8 Things that Your Senior Dog Wants You To Know

If you're the proud owner of a senior big dog, you're in great company. According to recent statistics, over half of dog-owning households in America have a furry family member over the age of 7. Senior dogs bring a unique charm and companionship into our lives, but they also come with specific needs and challenges. If your aging canine companion could talk, here's what they'd want you to know about their golden years.

  1. I Might Act Anxious and Forgetful Sometimes: As dogs age, they may exhibit reclusive behavior or signs of forgetfulness or dementia, such as staring at the corner or indoor potty accidents. Some may even exhibit symptoms in their sleep-wake cycle. These signs could be due to Canine Cognitive Dysfunction (CCD). Be patient and understanding, and consult your veterinarian for proper testing and diagnosis.


  1. I Can't See or Hear You As Clearly As I Used To: Just like humans, aging dogs can experience vision and hearing loss. This may lead to confusion or changes in behavior. Regular veterinary visits, including ocular examinations, are essential for early detection and management of these issues. Accommodations like hand signals can help with communication.

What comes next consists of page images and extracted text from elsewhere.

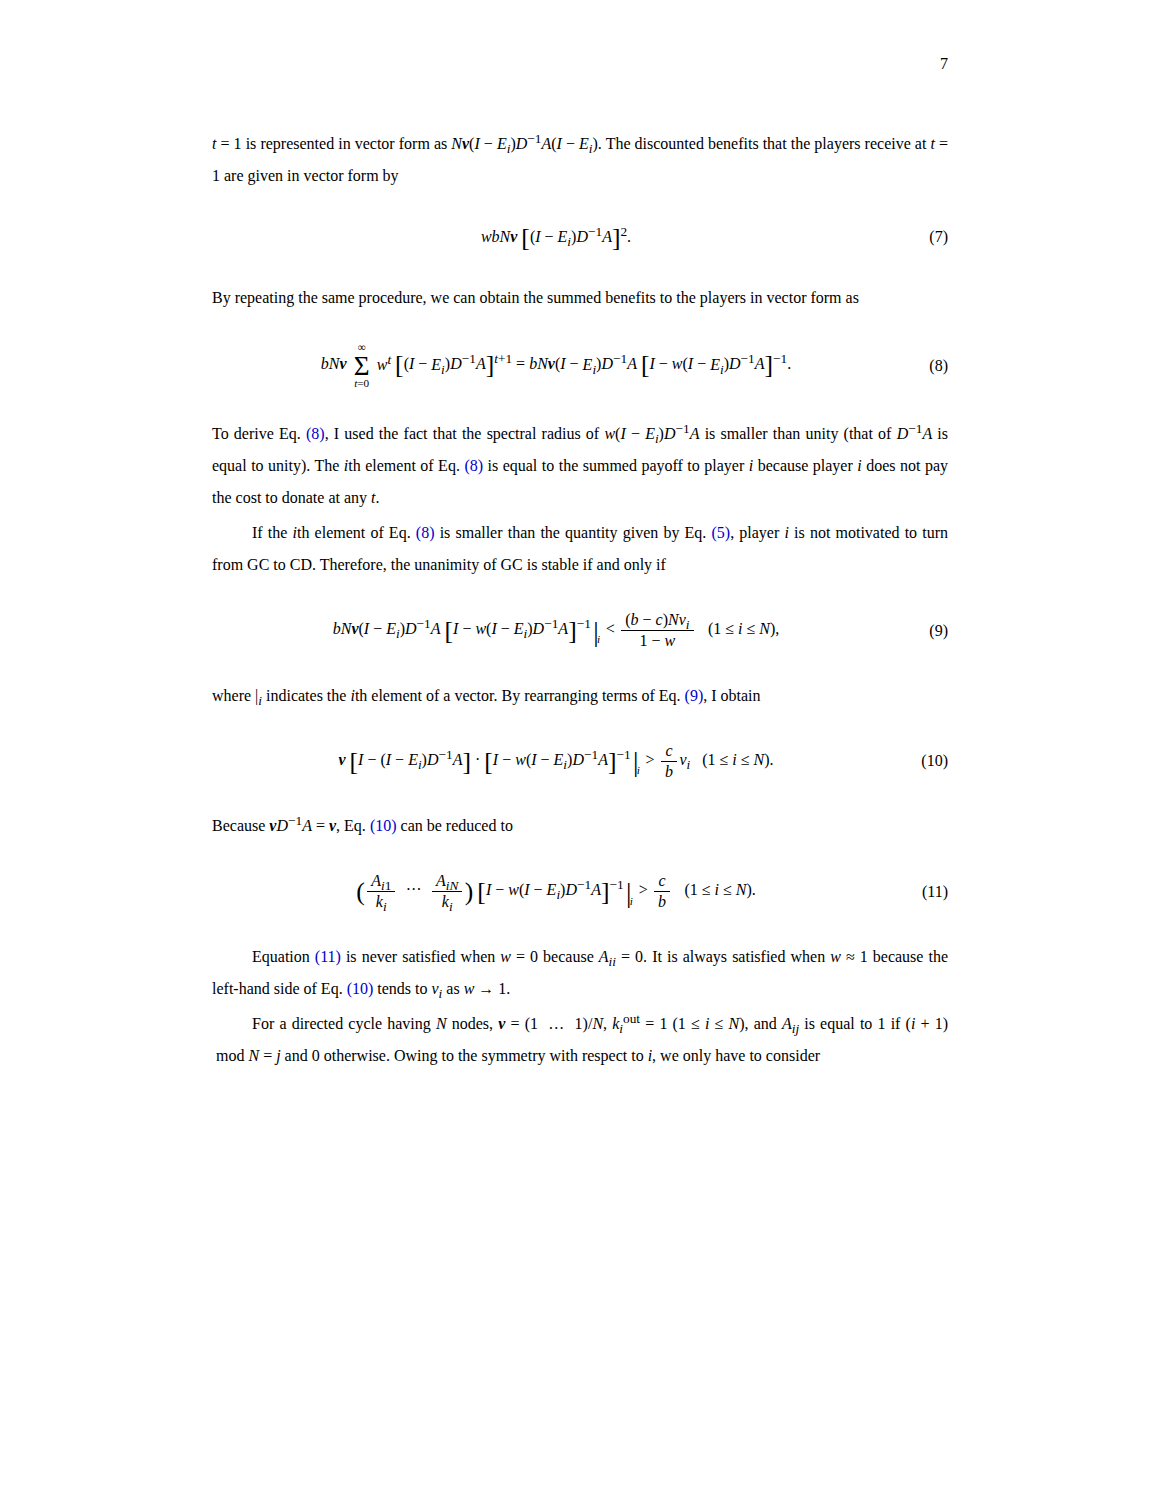7
t = 1 is represented in vector form as Nv(I − Ei)D−1A(I − Ei). The discounted benefits that the players receive at t = 1 are given in vector form by
wbN v [(I − Ei)D−1A]2.
(7)
By repeating the same procedure, we can obtain the summed benefits to the players in vector form as
bN v ∞Σt=0 wt [(I − Ei)D−1A]t+1 = bN v(I − Ei)D−1A [I − w(I − Ei)D−1A]−1.
(8)
To derive Eq. (8), I used the fact that the spectral radius of w(I − Ei)D−1A is smaller than unity (that of D−1A is equal to unity). The ith element of Eq. (8) is equal to the summed payoff to player i because player i does not pay the cost to donate at any t.
If the ith element of Eq. (8) is smaller than the quantity given by Eq. (5), player i is not motivated to turn from GC to CD. Therefore, the unanimity of GC is stable if and only if
bN v(I − Ei)D−1A [I − w(I − Ei)D−1A]−1|i < (b − c)Nvi 1 − w (1 ≤ i ≤ N),
(9)
where |i indicates the ith element of a vector. By rearranging terms of Eq. (9), I obtain
v [I − (I − Ei)D−1A] · [I − w(I − Ei)D−1A]−1|i > cb vi (1 ≤ i ≤ N).
(10)
Because vD−1A = v, Eq. (10) can be reduced to
(Ai1 ki ··· AiN ki) [I − w(I − Ei)D−1A]−1|i > cb (1 ≤ i ≤ N).
(11)
Equation (11) is never satisfied when w = 0 because Aii = 0. It is always satisfied when w ≈ 1 because the left-hand side of Eq. (10) tends to vi as w → 1.
For a directed cycle having N nodes, v = (1 … 1)/N, kiout = 1 (1 ≤ i ≤ N), and Aij is equal to 1 if (i + 1) mod N = j and 0 otherwise. Owing to the symmetry with respect to i, we only have to consider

  1. It May Seem Like I Sleep All Day: Senior dogs tend to sleep more, but excessive sleep could also be a sign of joint pain or conditions like osteoarthritis. Be vigilant for awkward movements or postures that might indicate joint discomfort, and consult your veterinarian for a proper diagnosis and treatment plan.

  1. My Choppers Could Use Some Extra TLC: Dental health is crucial for senior dogs. Dental issues can lead to pain and contribute to various health problems. Regular dental care, including brushing and checkups, is essential. Look for signs like bad breath, broken teeth, or refusal to eat.

  1. My Appetite and Eating Habits May Change: Elderly dogs may have changing food preferences due to aging senses. However, loss of appetite or significant changes in eating habits can be a sign of underlying health issues. Consult your vet to determine if your senior dog's eating issues are a symptom of a more severe condition. Consider switching to a senior-specific diet that matches their nutritional needs.

  1. Keeping Me Healthy Could Cost You More: The cost of caring for senior dogs can be significant. Senior dogs require more frequent veterinary visits. To help manage these costs, consider flexible financing options like the CareCredit credit card for unexpected veterinary expenses.

  1. Healthy Grooming Habits Are More Important Than Ever: Grooming isn't just about keeping your dog looking good. It's an opportunity to bond and monitor your senior dog's health. Pay attention to changes in their skin, coat, or physical condition. Groomers may be required if your dog has arthritis or mobility issues.

  1. Love Me Enough To Let Me Go When The Time Comes: Preparing for the end of your senior dog's life is crucial. Stay alert for signs of declining quality of life, and discuss end-of-life care options with your veterinarian. It's a difficult but essential part of being a responsible pet owner.

In conclusion, caring for a senior big dog is a rewarding experience, but it comes with its own set of challenges. Prevention and regular veterinary care are vital to ensure they enjoy their golden years to the fullest. Remember that each senior dog is unique, so tailor their care to their specific needs. Stay active together but be mindful of their limitations, and cherish the quiet, bonding moments with your loyal companion.